__Try it__
Each line below from the one containing "wine bottle: none [301,491,325,556]" through the one containing "knife block: none [516,361,567,402]" is to be given again exactly, and no line outside that span.

____ Extracted data

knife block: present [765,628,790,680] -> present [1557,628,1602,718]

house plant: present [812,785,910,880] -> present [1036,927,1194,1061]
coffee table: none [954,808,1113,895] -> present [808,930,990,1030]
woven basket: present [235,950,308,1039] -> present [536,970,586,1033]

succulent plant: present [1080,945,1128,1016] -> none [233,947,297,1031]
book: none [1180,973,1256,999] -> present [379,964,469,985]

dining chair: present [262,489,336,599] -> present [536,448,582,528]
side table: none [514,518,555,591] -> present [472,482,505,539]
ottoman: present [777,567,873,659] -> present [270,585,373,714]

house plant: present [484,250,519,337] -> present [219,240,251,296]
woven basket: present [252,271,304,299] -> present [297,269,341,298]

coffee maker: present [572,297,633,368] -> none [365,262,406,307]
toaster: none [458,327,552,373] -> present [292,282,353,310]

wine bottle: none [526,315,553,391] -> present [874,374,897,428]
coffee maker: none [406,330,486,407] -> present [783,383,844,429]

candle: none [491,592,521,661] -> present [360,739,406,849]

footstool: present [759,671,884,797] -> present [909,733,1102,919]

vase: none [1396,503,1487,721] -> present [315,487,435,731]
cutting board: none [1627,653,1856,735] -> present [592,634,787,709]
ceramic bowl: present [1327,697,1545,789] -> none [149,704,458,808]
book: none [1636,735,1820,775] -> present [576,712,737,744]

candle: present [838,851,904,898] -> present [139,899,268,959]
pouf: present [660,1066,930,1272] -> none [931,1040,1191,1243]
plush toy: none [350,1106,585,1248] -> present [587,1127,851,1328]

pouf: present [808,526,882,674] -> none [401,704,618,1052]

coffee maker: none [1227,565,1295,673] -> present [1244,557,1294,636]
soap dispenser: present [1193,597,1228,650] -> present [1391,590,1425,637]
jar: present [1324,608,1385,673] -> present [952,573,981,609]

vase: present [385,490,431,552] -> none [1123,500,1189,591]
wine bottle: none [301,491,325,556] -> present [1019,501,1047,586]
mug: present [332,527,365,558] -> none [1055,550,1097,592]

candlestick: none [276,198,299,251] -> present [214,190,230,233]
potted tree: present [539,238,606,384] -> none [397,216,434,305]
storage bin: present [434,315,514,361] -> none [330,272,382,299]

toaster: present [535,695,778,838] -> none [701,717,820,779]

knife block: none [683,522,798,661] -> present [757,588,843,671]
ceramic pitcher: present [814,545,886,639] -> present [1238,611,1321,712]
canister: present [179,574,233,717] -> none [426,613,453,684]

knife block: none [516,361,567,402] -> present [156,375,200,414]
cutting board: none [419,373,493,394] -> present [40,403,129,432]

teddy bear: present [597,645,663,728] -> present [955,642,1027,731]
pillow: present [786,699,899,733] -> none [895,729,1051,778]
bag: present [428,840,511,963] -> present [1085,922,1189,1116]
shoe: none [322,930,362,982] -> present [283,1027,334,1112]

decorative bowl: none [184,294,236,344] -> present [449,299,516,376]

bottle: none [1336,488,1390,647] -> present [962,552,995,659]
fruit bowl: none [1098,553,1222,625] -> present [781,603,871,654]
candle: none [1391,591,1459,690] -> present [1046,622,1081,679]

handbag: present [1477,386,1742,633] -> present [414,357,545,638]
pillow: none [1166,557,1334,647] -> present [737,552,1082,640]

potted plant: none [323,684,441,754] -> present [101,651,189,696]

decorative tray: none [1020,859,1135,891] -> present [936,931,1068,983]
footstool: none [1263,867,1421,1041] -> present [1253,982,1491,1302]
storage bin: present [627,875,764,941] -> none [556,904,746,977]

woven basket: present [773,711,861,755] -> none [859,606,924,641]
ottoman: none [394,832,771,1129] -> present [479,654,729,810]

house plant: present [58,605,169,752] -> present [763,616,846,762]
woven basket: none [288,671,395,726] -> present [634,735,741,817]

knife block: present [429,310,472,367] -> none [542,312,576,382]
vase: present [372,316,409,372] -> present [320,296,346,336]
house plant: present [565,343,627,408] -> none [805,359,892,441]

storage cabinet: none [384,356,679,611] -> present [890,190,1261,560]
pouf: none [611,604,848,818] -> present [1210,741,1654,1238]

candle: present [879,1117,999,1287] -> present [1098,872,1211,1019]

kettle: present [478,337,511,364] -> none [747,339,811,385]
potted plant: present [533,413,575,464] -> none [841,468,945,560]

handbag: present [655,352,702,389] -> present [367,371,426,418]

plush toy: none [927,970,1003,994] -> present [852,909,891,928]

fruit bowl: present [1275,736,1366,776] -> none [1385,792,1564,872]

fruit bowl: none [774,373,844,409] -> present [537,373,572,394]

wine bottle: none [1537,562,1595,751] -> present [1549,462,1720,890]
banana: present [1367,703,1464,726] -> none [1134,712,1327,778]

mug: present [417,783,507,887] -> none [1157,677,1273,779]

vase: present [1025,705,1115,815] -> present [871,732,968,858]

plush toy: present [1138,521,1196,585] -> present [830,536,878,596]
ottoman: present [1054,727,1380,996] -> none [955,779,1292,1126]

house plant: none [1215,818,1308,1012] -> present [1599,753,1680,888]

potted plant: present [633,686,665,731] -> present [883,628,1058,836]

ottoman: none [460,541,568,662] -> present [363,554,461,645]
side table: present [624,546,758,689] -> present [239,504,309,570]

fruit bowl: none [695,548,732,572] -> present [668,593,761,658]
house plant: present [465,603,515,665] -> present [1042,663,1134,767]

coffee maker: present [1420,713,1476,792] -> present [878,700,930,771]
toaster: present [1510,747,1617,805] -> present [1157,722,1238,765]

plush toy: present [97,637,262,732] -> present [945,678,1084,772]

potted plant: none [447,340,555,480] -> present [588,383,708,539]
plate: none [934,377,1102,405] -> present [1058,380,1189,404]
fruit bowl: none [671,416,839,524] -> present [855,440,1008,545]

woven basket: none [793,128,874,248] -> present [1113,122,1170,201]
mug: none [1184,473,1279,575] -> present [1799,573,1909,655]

________

__Solution below__
wine bottle: none [301,491,325,556] -> present [1019,501,1047,586]
mug: present [332,527,365,558] -> none [1055,550,1097,592]

candlestick: none [276,198,299,251] -> present [214,190,230,233]
potted tree: present [539,238,606,384] -> none [397,216,434,305]
storage bin: present [434,315,514,361] -> none [330,272,382,299]

toaster: present [535,695,778,838] -> none [701,717,820,779]

knife block: none [683,522,798,661] -> present [757,588,843,671]
ceramic pitcher: present [814,545,886,639] -> present [1238,611,1321,712]
canister: present [179,574,233,717] -> none [426,613,453,684]

knife block: none [516,361,567,402] -> present [156,375,200,414]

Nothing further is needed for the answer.